第17章 帰還
そう、私達は悟が獄門疆から復活して間もなく入籍した。
世界が混沌として呪術界もまるで落ち着かない中、今このタイミングでしなくてもいいんじゃないかと話をしたけれど、悟は平然として言った。「いや、結婚するよ」って。
彼の誕生日(12月7日)が迫っていて、誕生日プレゼントの話になり"一番僕が欲しいのはお嫁さん"なんて言うもんだから、フィアンセの私が断る理由もなく、婚姻することにした。
急いで結婚した理由はもう一つある。妊娠の発覚だ。
私はどうやら悟の子を宿してこの世界に戻って来たらしい。向こうの時間でいえばまだ受精したばかりだと思うけど、次元による時間軸のズレなのか、この世界では既に妊娠4ヶ月になっていた。

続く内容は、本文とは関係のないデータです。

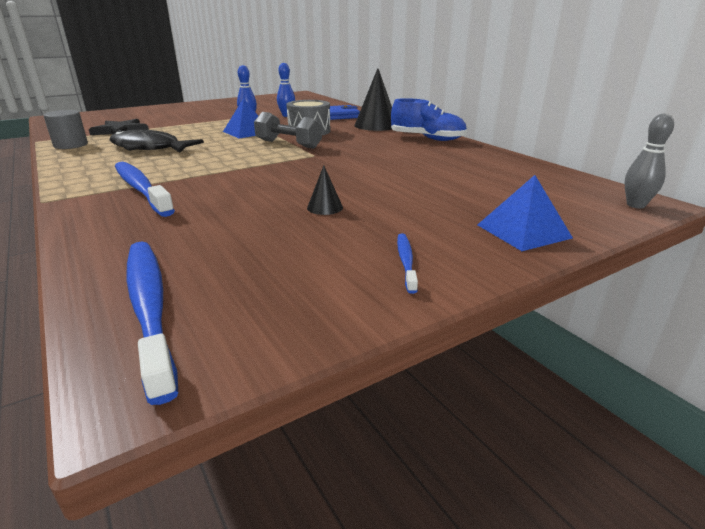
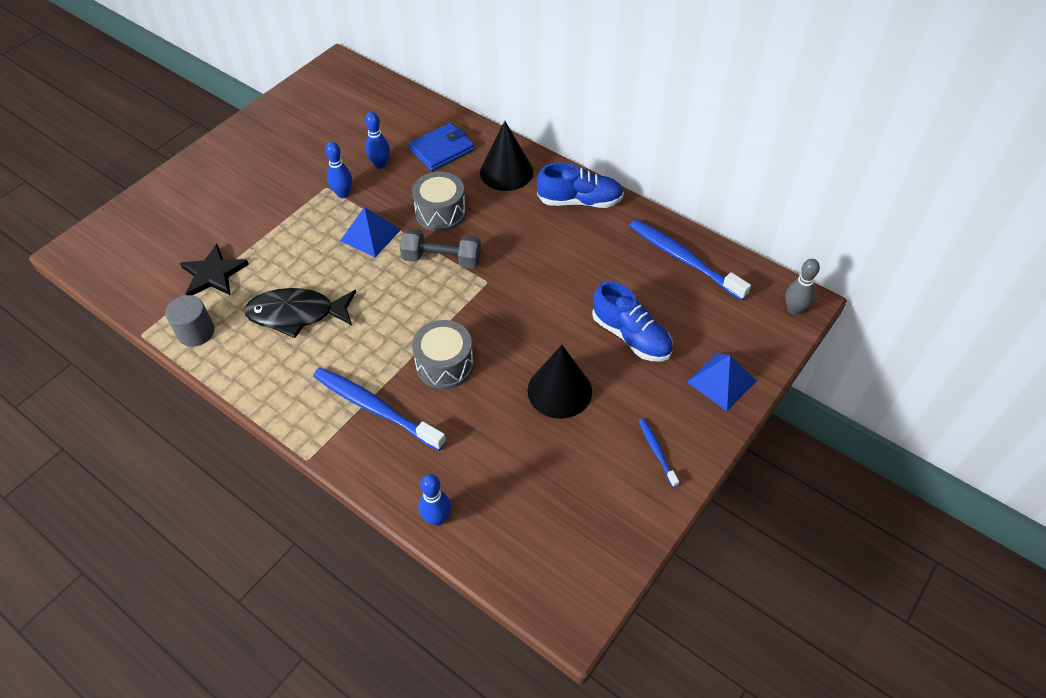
camera: 20 degrees left, 25 degrees up
blue toothbrush [126,241,178,405] -> blue toothbrush moved to [629,219,751,300]
black cone [307,165,343,215] -> black cone [527,345,592,419], size x2.08
none -> grey drum [412,320,474,389]
none -> blue bowling pin [419,474,451,526]
none -> blue shoe [592,281,673,362]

それに気付いてサポートしてくれたのも硝子さんだ。悟は私が戻った時まだ獄門疆の中にいたから。
「行方が分からなくなっていた万愛ちゃんから突然連絡が来て、直ぐにマンションに駆け付けたらゲロゲロ吐いてて慌てたよ」
「世話になったね」
「ご飯の炊ける匂いが気持ち悪いってずっとムカムカしてるって言うからまさかと思って調べたら妊娠4ヶ月って。"千愛"には手は出さないんじゃなかったのか」
「千愛にはね。万愛の記憶を取り戻した後だよ、僕らがそうなったのは。両思いだったわけだしキスしたら止まんないでしょ」
「はいはい」
硝子さんが視線を斜め上に向ける。